[[ Information shown open ]]

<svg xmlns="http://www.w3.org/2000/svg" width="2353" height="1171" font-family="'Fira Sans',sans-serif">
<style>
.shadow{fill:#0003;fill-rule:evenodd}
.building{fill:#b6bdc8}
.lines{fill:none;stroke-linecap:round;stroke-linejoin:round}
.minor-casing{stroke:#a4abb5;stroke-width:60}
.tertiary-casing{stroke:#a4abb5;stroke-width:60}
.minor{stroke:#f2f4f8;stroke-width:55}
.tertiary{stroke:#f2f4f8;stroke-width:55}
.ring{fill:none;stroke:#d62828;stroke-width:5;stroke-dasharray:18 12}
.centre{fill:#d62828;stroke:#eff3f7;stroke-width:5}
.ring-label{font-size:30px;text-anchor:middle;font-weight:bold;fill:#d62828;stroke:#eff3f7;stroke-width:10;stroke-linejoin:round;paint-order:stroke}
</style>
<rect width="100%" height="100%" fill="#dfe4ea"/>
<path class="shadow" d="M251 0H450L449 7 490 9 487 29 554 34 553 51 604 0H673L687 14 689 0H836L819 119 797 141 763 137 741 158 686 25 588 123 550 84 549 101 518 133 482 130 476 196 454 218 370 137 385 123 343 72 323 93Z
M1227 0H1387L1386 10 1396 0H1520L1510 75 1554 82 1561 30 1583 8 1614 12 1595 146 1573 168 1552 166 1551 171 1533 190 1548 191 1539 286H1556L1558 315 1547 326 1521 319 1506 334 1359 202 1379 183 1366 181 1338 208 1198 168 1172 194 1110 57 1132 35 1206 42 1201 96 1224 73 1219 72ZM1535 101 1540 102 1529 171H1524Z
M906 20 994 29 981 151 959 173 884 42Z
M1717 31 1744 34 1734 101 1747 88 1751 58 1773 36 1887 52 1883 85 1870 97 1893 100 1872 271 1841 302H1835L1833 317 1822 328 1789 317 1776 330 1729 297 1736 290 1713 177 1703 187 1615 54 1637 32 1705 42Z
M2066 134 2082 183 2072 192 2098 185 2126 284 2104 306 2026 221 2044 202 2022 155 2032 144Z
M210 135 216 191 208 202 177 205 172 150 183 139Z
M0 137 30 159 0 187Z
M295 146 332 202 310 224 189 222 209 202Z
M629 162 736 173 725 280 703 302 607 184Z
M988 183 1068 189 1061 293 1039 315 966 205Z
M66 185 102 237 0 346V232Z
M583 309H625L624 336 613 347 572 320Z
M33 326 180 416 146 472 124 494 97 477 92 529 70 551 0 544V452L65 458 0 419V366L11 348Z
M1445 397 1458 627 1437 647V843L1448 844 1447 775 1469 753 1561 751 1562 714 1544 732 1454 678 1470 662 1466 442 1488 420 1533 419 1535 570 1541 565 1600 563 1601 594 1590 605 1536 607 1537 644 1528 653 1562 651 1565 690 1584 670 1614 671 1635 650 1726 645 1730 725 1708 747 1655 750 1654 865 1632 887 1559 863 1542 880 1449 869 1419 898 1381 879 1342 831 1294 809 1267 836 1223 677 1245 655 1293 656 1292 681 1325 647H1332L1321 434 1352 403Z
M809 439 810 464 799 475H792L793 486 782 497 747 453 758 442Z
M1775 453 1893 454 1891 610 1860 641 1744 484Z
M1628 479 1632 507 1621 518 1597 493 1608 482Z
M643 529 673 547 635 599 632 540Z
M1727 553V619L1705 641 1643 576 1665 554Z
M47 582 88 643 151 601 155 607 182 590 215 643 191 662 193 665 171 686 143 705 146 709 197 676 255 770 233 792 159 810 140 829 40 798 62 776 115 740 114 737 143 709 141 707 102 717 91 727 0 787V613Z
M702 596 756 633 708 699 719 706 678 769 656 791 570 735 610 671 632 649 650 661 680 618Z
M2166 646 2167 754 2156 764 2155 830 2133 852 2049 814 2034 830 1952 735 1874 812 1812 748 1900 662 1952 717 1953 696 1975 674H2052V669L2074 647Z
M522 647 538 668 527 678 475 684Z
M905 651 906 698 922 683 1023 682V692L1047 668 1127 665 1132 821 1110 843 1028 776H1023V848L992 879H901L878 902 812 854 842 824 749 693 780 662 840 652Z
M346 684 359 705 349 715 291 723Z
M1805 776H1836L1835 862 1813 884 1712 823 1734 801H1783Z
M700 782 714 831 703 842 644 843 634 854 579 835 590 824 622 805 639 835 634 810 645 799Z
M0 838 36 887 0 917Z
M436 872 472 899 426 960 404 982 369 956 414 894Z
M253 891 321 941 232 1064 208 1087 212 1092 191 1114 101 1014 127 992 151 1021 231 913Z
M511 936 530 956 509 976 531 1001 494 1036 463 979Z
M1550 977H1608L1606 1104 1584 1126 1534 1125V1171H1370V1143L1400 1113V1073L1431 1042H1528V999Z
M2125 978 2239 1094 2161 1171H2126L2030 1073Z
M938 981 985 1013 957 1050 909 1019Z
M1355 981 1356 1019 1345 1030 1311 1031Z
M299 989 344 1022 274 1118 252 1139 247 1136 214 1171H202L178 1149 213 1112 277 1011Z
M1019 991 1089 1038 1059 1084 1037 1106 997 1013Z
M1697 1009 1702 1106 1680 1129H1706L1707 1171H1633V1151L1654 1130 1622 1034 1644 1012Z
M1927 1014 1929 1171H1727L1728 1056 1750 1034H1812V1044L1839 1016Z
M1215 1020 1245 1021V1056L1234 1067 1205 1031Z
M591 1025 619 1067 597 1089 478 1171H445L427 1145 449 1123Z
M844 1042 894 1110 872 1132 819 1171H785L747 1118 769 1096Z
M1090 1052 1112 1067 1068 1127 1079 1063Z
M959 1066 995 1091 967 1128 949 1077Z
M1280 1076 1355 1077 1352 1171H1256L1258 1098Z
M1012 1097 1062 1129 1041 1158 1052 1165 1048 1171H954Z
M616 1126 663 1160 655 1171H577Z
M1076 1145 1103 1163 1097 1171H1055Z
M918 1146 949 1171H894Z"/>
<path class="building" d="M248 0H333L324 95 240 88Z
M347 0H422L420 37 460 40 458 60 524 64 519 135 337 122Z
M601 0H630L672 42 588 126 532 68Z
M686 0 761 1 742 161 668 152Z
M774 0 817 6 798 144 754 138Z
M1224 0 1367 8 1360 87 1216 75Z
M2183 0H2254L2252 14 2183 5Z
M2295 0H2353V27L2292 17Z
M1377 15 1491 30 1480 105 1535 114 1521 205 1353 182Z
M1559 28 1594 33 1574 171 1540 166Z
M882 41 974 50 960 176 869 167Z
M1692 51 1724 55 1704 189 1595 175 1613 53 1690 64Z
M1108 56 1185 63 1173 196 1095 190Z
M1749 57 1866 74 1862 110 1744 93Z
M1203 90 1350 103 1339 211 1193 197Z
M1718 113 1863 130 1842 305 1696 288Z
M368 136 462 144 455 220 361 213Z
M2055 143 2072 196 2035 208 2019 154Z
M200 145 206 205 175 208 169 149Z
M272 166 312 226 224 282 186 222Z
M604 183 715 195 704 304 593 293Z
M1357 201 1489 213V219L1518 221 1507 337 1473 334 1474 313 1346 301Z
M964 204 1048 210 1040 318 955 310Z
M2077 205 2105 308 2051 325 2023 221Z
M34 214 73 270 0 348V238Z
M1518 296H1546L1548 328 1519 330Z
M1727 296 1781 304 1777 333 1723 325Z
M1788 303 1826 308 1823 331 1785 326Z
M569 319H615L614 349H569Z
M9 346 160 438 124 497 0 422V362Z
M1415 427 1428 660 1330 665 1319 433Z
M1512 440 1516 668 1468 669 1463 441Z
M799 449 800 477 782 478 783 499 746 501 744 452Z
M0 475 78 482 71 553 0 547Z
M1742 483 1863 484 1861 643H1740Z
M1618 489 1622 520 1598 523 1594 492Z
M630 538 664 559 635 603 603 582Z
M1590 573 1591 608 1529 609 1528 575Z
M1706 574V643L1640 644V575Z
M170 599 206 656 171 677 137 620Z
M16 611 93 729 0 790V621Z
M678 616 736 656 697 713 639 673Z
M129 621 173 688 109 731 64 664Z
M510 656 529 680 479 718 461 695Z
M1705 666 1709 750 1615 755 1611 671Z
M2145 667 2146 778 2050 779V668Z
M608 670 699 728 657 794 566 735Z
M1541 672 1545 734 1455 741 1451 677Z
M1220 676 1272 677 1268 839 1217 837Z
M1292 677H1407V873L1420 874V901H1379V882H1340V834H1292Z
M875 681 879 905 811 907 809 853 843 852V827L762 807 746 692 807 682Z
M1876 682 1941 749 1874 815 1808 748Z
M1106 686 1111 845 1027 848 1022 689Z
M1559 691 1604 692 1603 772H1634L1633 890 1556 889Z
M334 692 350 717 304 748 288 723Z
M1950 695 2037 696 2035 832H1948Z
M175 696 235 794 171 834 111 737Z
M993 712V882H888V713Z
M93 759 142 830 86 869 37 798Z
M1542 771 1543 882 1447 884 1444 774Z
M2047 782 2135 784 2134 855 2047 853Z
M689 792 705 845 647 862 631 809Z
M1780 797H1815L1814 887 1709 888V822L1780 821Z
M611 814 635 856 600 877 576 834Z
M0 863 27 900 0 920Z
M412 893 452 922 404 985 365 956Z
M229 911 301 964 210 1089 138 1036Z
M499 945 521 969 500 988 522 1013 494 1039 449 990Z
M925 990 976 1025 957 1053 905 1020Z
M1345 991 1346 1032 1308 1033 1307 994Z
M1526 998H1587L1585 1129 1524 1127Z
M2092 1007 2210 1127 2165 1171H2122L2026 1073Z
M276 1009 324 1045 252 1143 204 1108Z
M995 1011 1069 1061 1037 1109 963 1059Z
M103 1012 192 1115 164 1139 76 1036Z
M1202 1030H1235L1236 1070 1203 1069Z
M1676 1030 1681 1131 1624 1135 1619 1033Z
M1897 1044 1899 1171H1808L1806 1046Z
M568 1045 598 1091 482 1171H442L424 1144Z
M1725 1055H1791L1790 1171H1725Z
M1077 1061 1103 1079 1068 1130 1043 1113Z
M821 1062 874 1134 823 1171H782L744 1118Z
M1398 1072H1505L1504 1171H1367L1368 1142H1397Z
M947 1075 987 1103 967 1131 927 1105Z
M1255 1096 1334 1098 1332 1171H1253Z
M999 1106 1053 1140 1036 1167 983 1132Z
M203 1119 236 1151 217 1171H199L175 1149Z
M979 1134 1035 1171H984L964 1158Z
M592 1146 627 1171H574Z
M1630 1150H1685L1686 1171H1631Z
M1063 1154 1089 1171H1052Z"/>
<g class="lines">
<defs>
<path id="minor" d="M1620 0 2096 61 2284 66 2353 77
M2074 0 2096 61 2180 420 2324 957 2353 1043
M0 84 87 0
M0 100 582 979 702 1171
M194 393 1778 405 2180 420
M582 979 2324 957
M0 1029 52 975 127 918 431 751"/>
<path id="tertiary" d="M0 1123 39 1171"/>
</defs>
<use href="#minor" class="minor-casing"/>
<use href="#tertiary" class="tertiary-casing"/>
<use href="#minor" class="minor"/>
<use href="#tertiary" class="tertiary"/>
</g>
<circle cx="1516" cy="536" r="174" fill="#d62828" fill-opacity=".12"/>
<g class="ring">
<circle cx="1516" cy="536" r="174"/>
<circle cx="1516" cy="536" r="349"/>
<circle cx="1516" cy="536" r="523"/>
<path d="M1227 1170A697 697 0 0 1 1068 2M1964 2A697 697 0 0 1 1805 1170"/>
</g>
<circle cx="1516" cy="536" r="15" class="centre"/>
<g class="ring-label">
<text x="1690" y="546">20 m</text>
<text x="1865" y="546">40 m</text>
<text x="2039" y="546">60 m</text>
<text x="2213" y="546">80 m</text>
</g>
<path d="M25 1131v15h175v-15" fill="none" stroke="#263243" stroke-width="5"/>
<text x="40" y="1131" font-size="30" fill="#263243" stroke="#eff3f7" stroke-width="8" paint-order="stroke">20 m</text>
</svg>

[[ Information shown closed ]]

# Action item
Where in the records does the string "lines" appear? Copy every line that has it.

# Solution
.lines{fill:none;stroke-linecap:round;stroke-linejoin:round}
<g class="lines">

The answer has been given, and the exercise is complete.